You don't consider yourself a collector of strays.

There's enough evidence against you there for a jury to convict, but as far as you're concerned it's just civic duty. The least you can do with an empty police station is make use of your wasted space. You ripped a hole in the door the first night that you called this place your home, nailed a rubber flap over the cavity and waited for something to follow.

Usually, you wake to a cacophony of hungry mewls.

Sometimes you get a skinny kid clutching a pocketknife like he's afraid it might cut and run.

You don't think you know him, but in the intentional darkness of your living room it's hard to say. Maybe this is karma, some part of you muses. Just goes to show, you should have opened a curtain.

The kid jabs his knife at your face.

"Are you a cop?"

He's can't be much younger than eighteen; he's got a head like a dandelion but his voice goes deep, and he's tall enough to take you in a fight. But he's still a teenager, young enough to be doing his trials — ah, yep. There's that telltale flash of gold. You relax, if only because you're starting to take measure of his psyche.

"…Not really," you tell him. "This station hasn't been operational for years.""

The kid nods. His arm shakes as he keeps pointing the knife. There's something in his other hand, held close to his chest, but it could be a backpack or a Bulbasaur for all that you can see.

"Yeah… yeah, that's what I thought — so what the fuck are you doing here? Is this a stakeout?" His voice cracks twice as he forces the sentence out.

He's scared.

Adulthood is usually beyond you, but you've got a brain that sort of works somewhere under your executive dysfunction and antidepressant stockpile. He needed a place to stay, and thought that this ruin fit the bill. Two and two make four. You're not completely useless.

"Look," you say, raising your hands in the symbol of the unarmed, "I just live here. Aether owns the town; they're the ones you should be worried about. I'm only here because they offered me low rent on an empty station."

No response. The blackness in the kid's arms squirms.

"Okay." Move slowly. Speak calmly. You've been trained firsthand in panicked meltdowns. "I'm going to reach over here and turn on a light. Nothing dangerous, I just want to know who I'm talking to. Alright with you?" This time you wait. It's important that it's his choice, not yours.

You count backwards from ten, like an astronaut waiting to be shot into space.

Nine.

Eight.

Seven.

Six.

Five.

"Yeah. Fine." He motions for you to get on with it using the sharp side of his knife.
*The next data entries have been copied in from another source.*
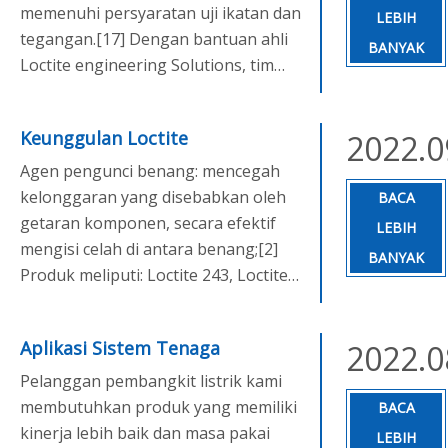
memenuhi persyaratan uji ikatan dan
LEBIH
tegangan.[17] Dengan bantuan ahli
BANYAK
Loctite engineering Solutions, tim
pabrikan mendesain ulang proses
perakitan untuk memulai dengan
Keunggulan Loctite
2022.0
melapisi komponen ABS dengan
akselerator Loctite 770.Kemudian
Agen pengunci benang: mencegah
robot desktop Loctite 200D yang ada
kelonggaran yang disebabkan oleh
BACA
digunakan untuk mengaplikasikan
getaran komponen, secara efektif
LEBIH
perekat light curing Loctite 4311 ke
mengisi celah di antara benang;[2]
BANYAK
area bonding, dan kemudian curing
Produk meliputi: Loctite 243, Loctite
diselesaikan dengan iradiasi mesin
222, Loctite 263, Loctite 277, Loctite
light curing permukaan selama
290, Loctite 425, Loctite 248, Loctite
Aplikasi Sistem Tenaga
2022.0
beberapa detik.
268 agen pengunci benang.
Pelanggan pembangkit listrik kami
membutuhkan produk yang memiliki
BACA
kinerja lebih baik dan masa pakai
LEBIH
You reach over to what you're calling a side table, the filing cabinet that you've filled with clothes and journals and a lamp in one open drawer. The light is old and the switch is stiff, but still it works just fine. There's a metaphor in there somewhere, though you don't think it fits you that well.

The switch clicks, and a dim warmth fills the room. You wonder if this counts as your first meeting.

Without darkness to shroud him, the intruder seems more like a trapped animal than a looming threat, cornered and ready to bite. Dark, ugly bruises stain his arms, crosshatching mottled tapestries across his shoulders and scrawny wrists. He's clutching a Wimpod in his free arm, the one that's not outstretched and shaking, and his eyes are black pinpricks lost in the mess of his hair.

You wonder which of them is more afraid.

"Where'd you get those?"

He recoils as if you're spewing hot cinders. "Don't." For a second, it looks like he's about to drop his knife. Maybe fall to his knees and retreat inwards, to spare his legs that burden.

You think he's crying somewhere under his matted bangs.

Fuck.

There's a reason you opted for self-isolation, okay? Emotional labor isn't your bag, and your strays-turned-pets like it better out here than the city you came from. You can be a guide, a waypoint, but you've never wanted any more responsibility than feeding a hungry Meowth.

This kid, he's lost too.

Your house was a station once.

"Stay here," you tell him. "I can see those bruises fixed."